Warm-up: True or False: How many Tens? How many Ones? (10 minutes)
- Display one statement.
- “Give me a signal when you know whether the statement is true and can explain how you know.”
- 1 minute: quiet think time
- Share and record answers and strategy.
- Repeat with each statement.
Decide if each statement is true or false. Be prepared to explain your reasoning.
- \(64 = 60 + 4\)
- \(64 = 50 + 14\)
- \(64 = 30 + 24\)
- “What pattern did you notice?” (When the first addend went down by 10, the second addend went up by ten, so the sum stayed the same.)
- Consider asking, “How could the second problem help you think about the third one?” (30 is 20 less than 50, but 24 is only 10 more than 14 so the sum had to be different from the second problem.)
Activity 1: Different Ways to Decompose (15 minutes)
The purpose of this activity is for students to interpret and compare representations that show decomposing a ten to subtract by place. One student shows decomposing a ten by crossing off a ten and drawing 10 ones. The other representation shows a student who begins their drawing with a ten decomposed into 10 ones. Students compare and make connections between the representations and a set of equations that also shows how to find the value of the difference (MP3).
This activity uses MLR2 Collect and Display. Advances: conversing, reading, writing
Supports accessibility for: Attention, Memory
Materials to Gather
- Groups of 2
- Give students access to base-ten blocks.
- “Diego and Elena drew base-ten diagrams to find the value of \(82-9\).”
- “Think about what is the same or different on your own. Then, discuss your ideas with your partner.”
- 1 minute: quiet think time
- 2–3 minutes: partner discussion
MLR2 Collect and Display
- Circulate, listen for, and collect the language students use to describe the diagrams and how the ten is decomposed. Listen for: break apart a ten, decompose, tens, need more ones.
- Record students’ words and phrases on a visual display and update it throughout the lesson.
- Share responses. Consider asking:
- “Did Diego and Elena find the same value for \(82-9\)? How do you know?”
- “What is the difference between their diagrams?”
- “Tyler found the value by using equations. Diego says Tyler’s equations match his diagram. Elena says the equations match her diagram. Who do you agree with?”
- 2 minutes: independent work time
- 4 minutes: partner discussion
- Monitor for students who agree with Diego, Elena, or both and can explain their reasoning with connections to the diagrams.
Diego and Elena drew base-ten diagrams to find the value of \(82-9\).
Compare Deigo’s work to Elena’s.
- What is the same?
- What is different?
Tyler used equations to show his thinking.
\(82 - 9\)
\(82 = 70 + 12\)
\(12 - 9 = 3\)
\(70 + 3 = 73\)
Diego says Tyler’s work matches his diagram.
Elena says Tyler’s work matches her diagram.
Who do you agree with? Explain.
Advancing Student Thinking
- “What was the value of Elena’s blocks before she started subtracting? Explain.”
- “How could you make 82 with base-ten blocks if you only had 7 tens?” Allow students to share how they could represent 82 with 7 tens and 12 ones.

_RECORDS PROVIDED_
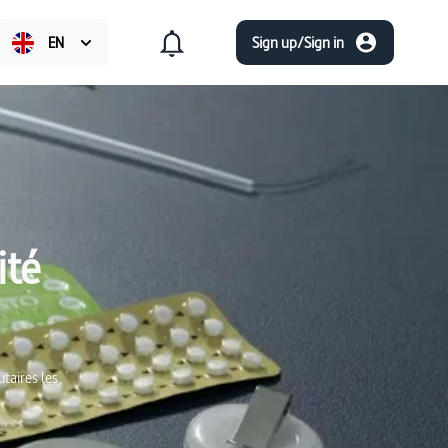
EN
Sign up/Sign in
ité
taires les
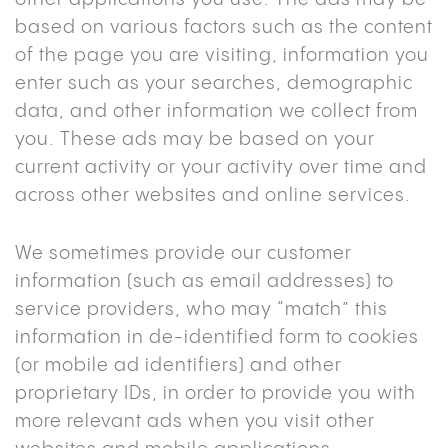
based on various factors such as the content
of the page you are visiting, information you
enter such as your searches, demographic
data, and other information we collect from
you. These ads may be based on your
current activity or your activity over time and
across other websites and online services.
We sometimes provide our customer
information (such as email addresses) to
service providers, who may “match” this
information in de-identified form to cookies
(or mobile ad identifiers) and other
proprietary IDs, in order to provide you with
more relevant ads when you visit other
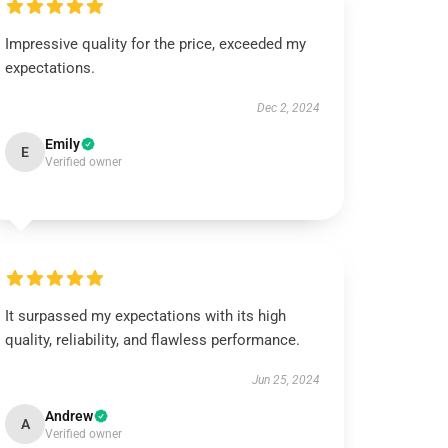
Impressive quality for the price, exceeded my
expectations.
Dec 2, 2024
Emily
E
Verified owner
It surpassed my expectations with its high
quality, reliability, and flawless performance.
Jun 25, 2024
Andrew
A
Verified owner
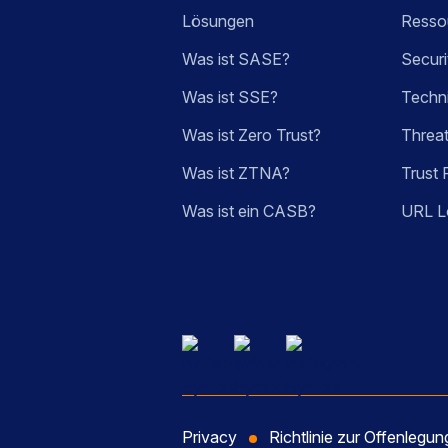
Lösungen
Ressou
Was ist SASE?
Securi
Was ist SSE?
Techn
Was ist Zero Trust?
Threa
Was ist ZTNA?
Trust 
Was ist ein CASB?
URL L
Privacy
Richtlinie zur Offenlegu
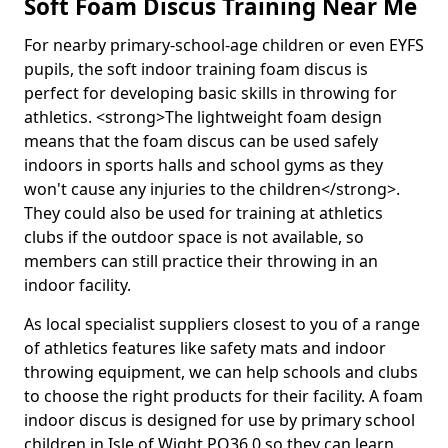
Soft Foam Discus Training Near Me
For nearby primary-school-age children or even EYFS
pupils, the soft indoor training foam discus is
perfect for developing basic skills in throwing for
athletics. <strong>The lightweight foam design
means that the foam discus can be used safely
indoors in sports halls and school gyms as they
won't cause any injuries to the children</strong>.
They could also be used for training at athletics
clubs if the outdoor space is not available, so
members can still practice their throwing in an
indoor facility.
As local specialist suppliers closest to you of a range
of athletics features like safety mats and indoor
throwing equipment, we can help schools and clubs
to choose the right products for their facility. A foam
indoor discus is designed for use by primary school
children in Isle of Wight PO36 0 so they can learn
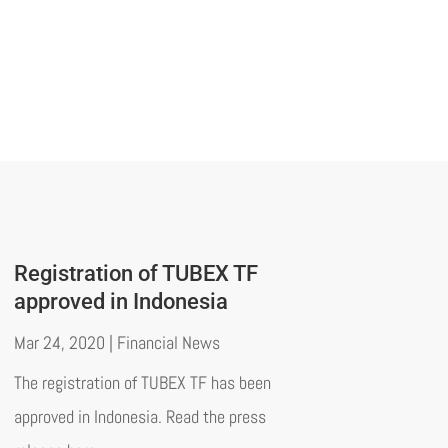
Registration of TUBEX TF
approved in Indonesia
Mar 24, 2020
|
Financial News
The registration of TUBEX TF has been
approved in Indonesia. Read the press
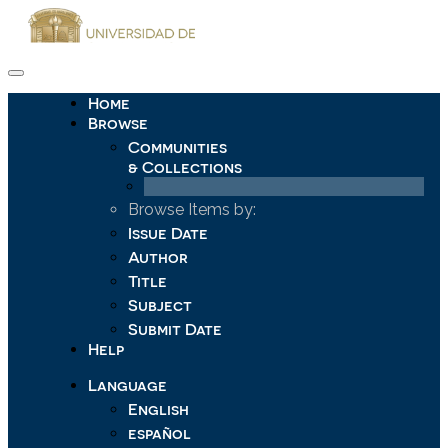
Skip
navigation
Home
Browse
Communities
& Collections
Browse Items by:
Issue Date
Author
Title
Subject
Submit Date
Help
Language
English
español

_QUESTIONS ON THE MATERIAL_
[A] According to the lesson plan, how many minutes does Activity 1: Different Ways to Decompose take?
[B] Reproduce the lesson plan word for word, starting at "Warm-up: True or" and ending at "- \(64 = 30 + 24\)".
[C] Resume the lesson plan on base-ten subtraction, picking up after its final line.

_ANSWERS FOR EACH ITEM_
[A] 15 minutes

[B]
Warm-up: True or False: How many Tens? How many Ones? (10 minutes)
- Display one statement.
- “Give me a signal when you know whether the statement is true and can explain how you know.”
- 1 minute: quiet think time
- Share and record answers and strategy.
- Repeat with each statement.
Decide if each statement is true or false. Be prepared to explain your reasoning.
- \(64 = 60 + 4\)
- \(64 = 50 + 14\)
- \(64 = 30 + 24\)

[C]
- Invite previously identified students to share.
- “Diego, Elena, and Tyler saw they needed more ones before they could subtract ones from ones. They showed decomposing a ten in different ways.”
- Display the list of words and phrases recorded during the activity.
- “Here are some of the words we used to describe subtracting by place.”
- “Are there any other words or phrases that are important to include on our display?”
- As students share responses, update the display, by adding (or replacing) language, diagrams, or annotations.
- Remind students to borrow language from the display as needed.
Activity 2: Introduce Target Numbers, Subtract Tens or Ones (20 minutes)
- Remove 0 and 10 from each set of cards (or prompt students to remove them) before the activity.
- Groups of 2
- Give each student a copy of the recording sheet and a set of the number cards.
- “We are going to learn a new way to play Target Numbers. You and your partner will start with 99 and race to see who can get closest to 0.”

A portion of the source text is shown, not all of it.